● **Task prompt**:
Every line below that holds the string "high" should be copied.

● **Saved entries**:
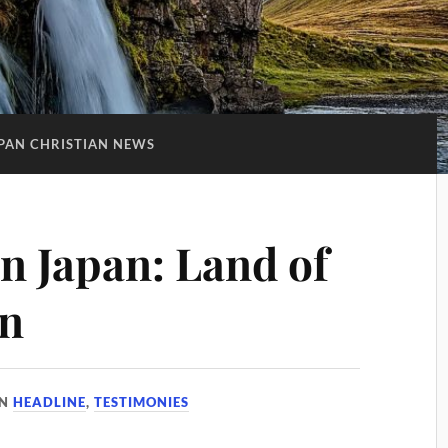
PAN CHRISTIAN NEWS
in Japan: Land of
on
IN
HEADLINE
,
TESTIMONIES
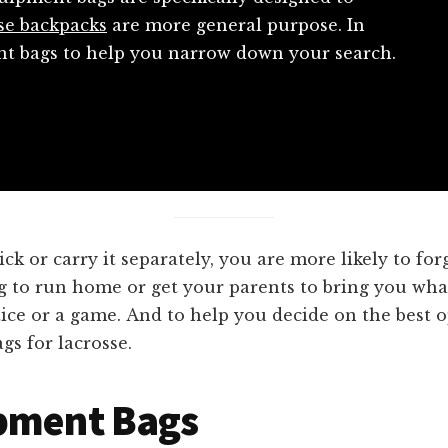
se backpacks
are more general purpose. In
ent bags to help you narrow down your search.
 or carry it separately, you are more likely to fo
ng to run home or get your parents to bring you what
ice or a game. And to help you decide on the best o
gs for lacrosse.
ipment Bags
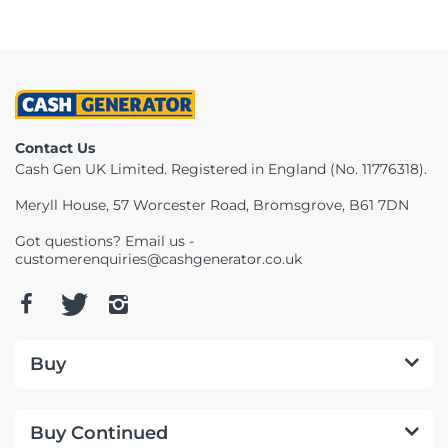
Contact Us
Cash Gen UK Limited. Registered in England (No. 11776318).
Meryll House, 57 Worcester Road, Bromsgrove, B61 7DN
Got questions? Email us -
customerenquiries@cashgenerator.co.uk
Buy
Buy Continued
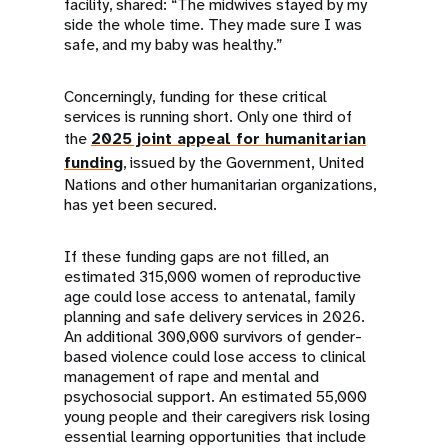
facility, shared: “The midwives stayed by my
side the whole time. They made sure I was
safe, and my baby was healthy.”
Concerningly, funding for these critical
services is running short. Only one third of
the
2025 joint appeal for humanitarian
funding
, issued by the Government, United
Nations and other humanitarian organizations,
has yet been secured.
If these funding gaps are not filled, an
estimated 315,000 women of reproductive
age could lose access to antenatal, family
planning and safe delivery services in 2026.
An additional 300,000 survivors of gender-
based violence could lose access to clinical
management of rape and mental and
psychosocial support. An estimated 55,000
young people and their caregivers risk losing
essential learning opportunities that include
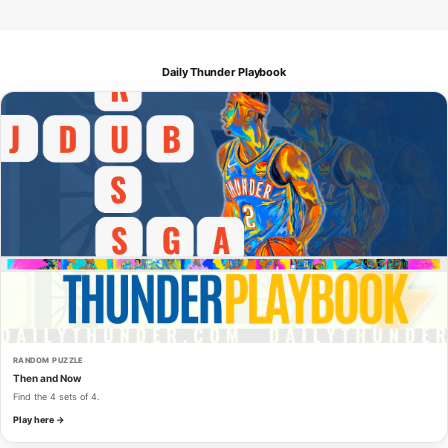
Daily Thunder Playbook
RANDOM PUZZLE
Then and Now
Find the 4 sets of 4.
Play here →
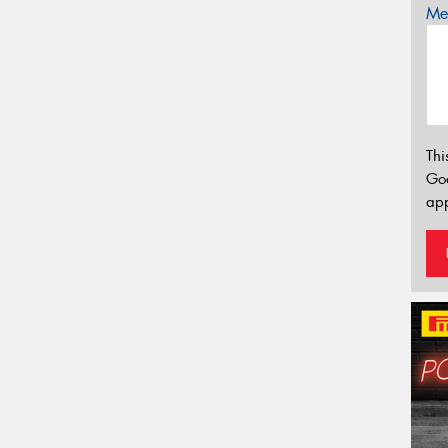
Mes
Thi
Go
app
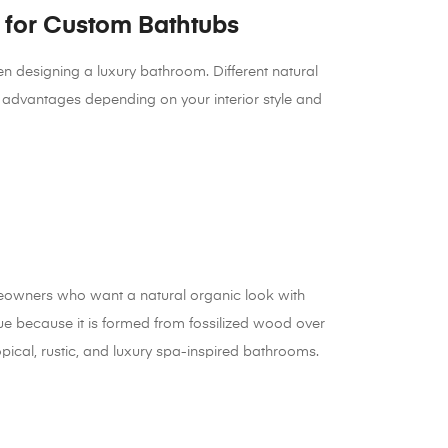
for Custom Bathtubs
en designing a luxury bathroom. Different natural
d advantages depending on your interior style and
meowners who want a natural organic look with
que because it is formed from fossilized wood over
tropical, rustic, and luxury spa-inspired bathrooms.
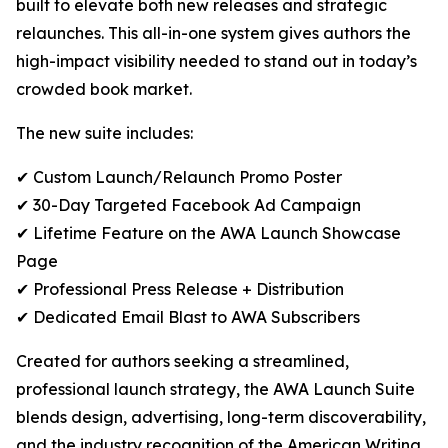
built to elevate both new releases and strategic
relaunches. This all-in-one system gives authors the
high-impact visibility needed to stand out in today’s
crowded book market.
The new suite includes:
✔ Custom Launch/Relaunch Promo Poster
✔ 30-Day Targeted Facebook Ad Campaign
✔ Lifetime Feature on the AWA Launch Showcase
Page
✔ Professional Press Release + Distribution
✔ Dedicated Email Blast to AWA Subscribers
Created for authors seeking a streamlined,
professional launch strategy, the AWA Launch Suite
blends design, advertising, long-term discoverability,
and the industry recognition of the American Writing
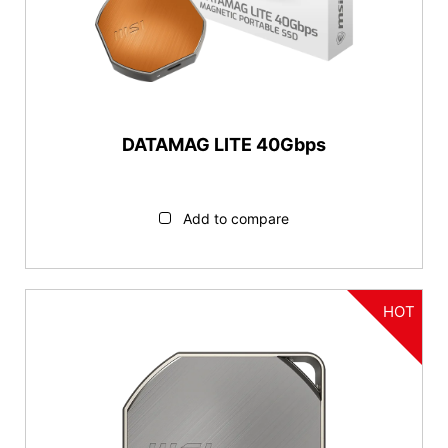
USB-A
Series
DATAMAG Series
DATAMAG LITE 40Gbps
Features
Magnetic
Add to compare
Capacity
1TB
HOT
2TB
4TB
Reset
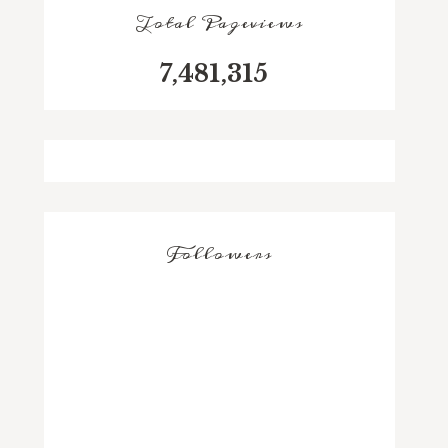
Total Pageviews
7,481,315
Followers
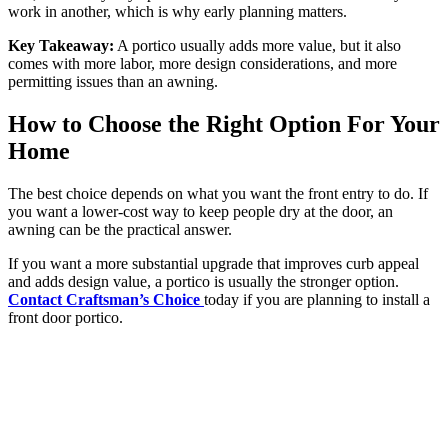
work in another, which is why early planning matters.
Key Takeaway:
A portico usually adds more value, but it also
comes with more labor, more design considerations, and more
permitting issues than an awning.
How to Choose the Right Option For Your
Home
The best choice depends on what you want the front entry to do. If
you want a lower-cost way to keep people dry at the door, an
awning can be the practical answer.
If you want a more substantial upgrade that improves curb appeal
and adds design value, a portico is usually the stronger option.
Contact Craftsman’s Choice
today if you are planning to install a
front door portico.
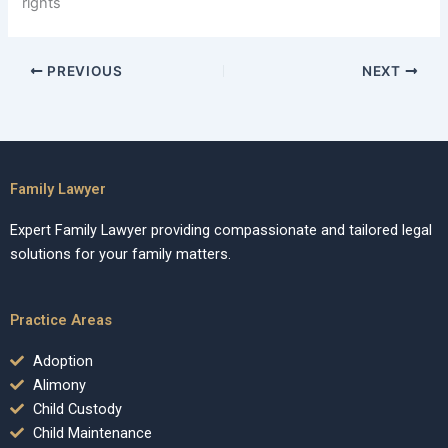
rights
PREVIOUS
NEXT
Family Lawyer
Expert Family Lawyer providing compassionate and tailored legal
solutions for your family matters.
Practice Areas
Adoption
Alimony
Child Custody
Child Maintenance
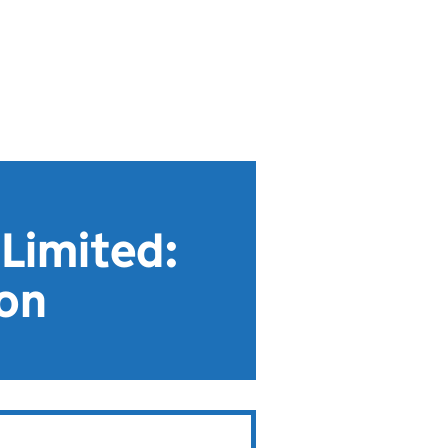
Limited:
ion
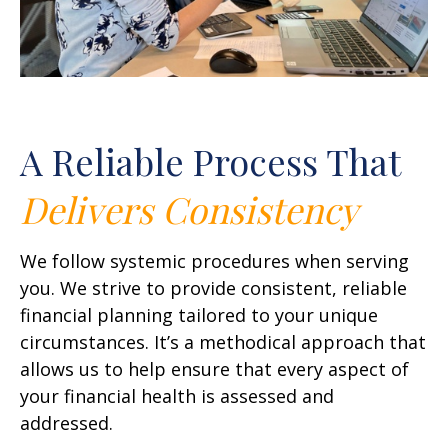
A Reliable Process That
Delivers
Consistency
We follow systemic procedures when serving
you. We strive to provide consistent, reliable
financial planning tailored to your unique
circumstances. It’s a methodical approach that
allows us to help ensure that every aspect of
your financial health is assessed and
addressed.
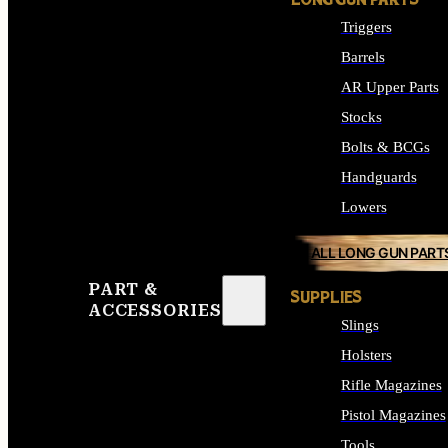
LONG GUN PARTS
Triggers
Barrels
AR Upper Parts
Stocks
Bolts & BCGs
Handguards
Lowers
ALL LONG GUN PART
PART &
SUPPLIES
ACCESSORIES
Slings
Holsters
Rifle Magazines
Pistol Magazines
Tools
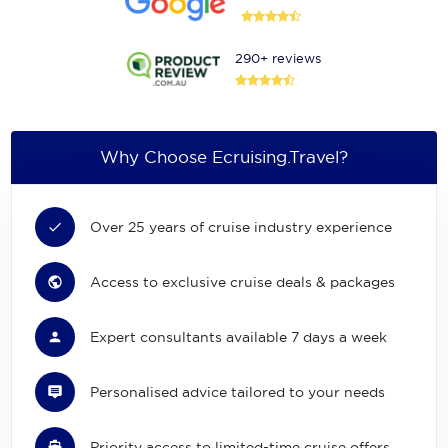
290+ reviews
Why Choose Ecruising.Travel?
Over 25 years of cruise industry experience
Access to exclusive cruise deals & packages
Expert consultants available 7 days a week
Personalised advice tailored to your needs
Priority access to limited-time cruise offers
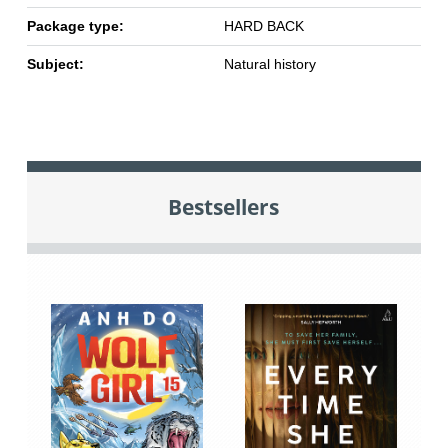
Package type:
HARD BACK
Subject:
Natural history
Bestsellers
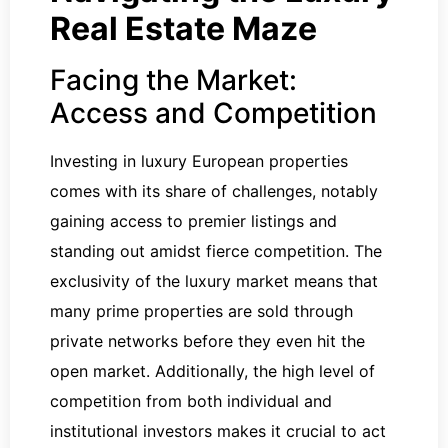
Real Estate Maze
Facing the Market:
Access and Competition
Investing in luxury European properties
comes with its share of challenges, notably
gaining access to premier listings and
standing out amidst fierce competition. The
exclusivity of the luxury market means that
many prime properties are sold through
private networks before they even hit the
open market. Additionally, the high level of
competition from both individual and
institutional investors makes it crucial to act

● **Answer for this exercise**:
high-impact visibility needed to stand out in today’s
open market. Additionally, the high level of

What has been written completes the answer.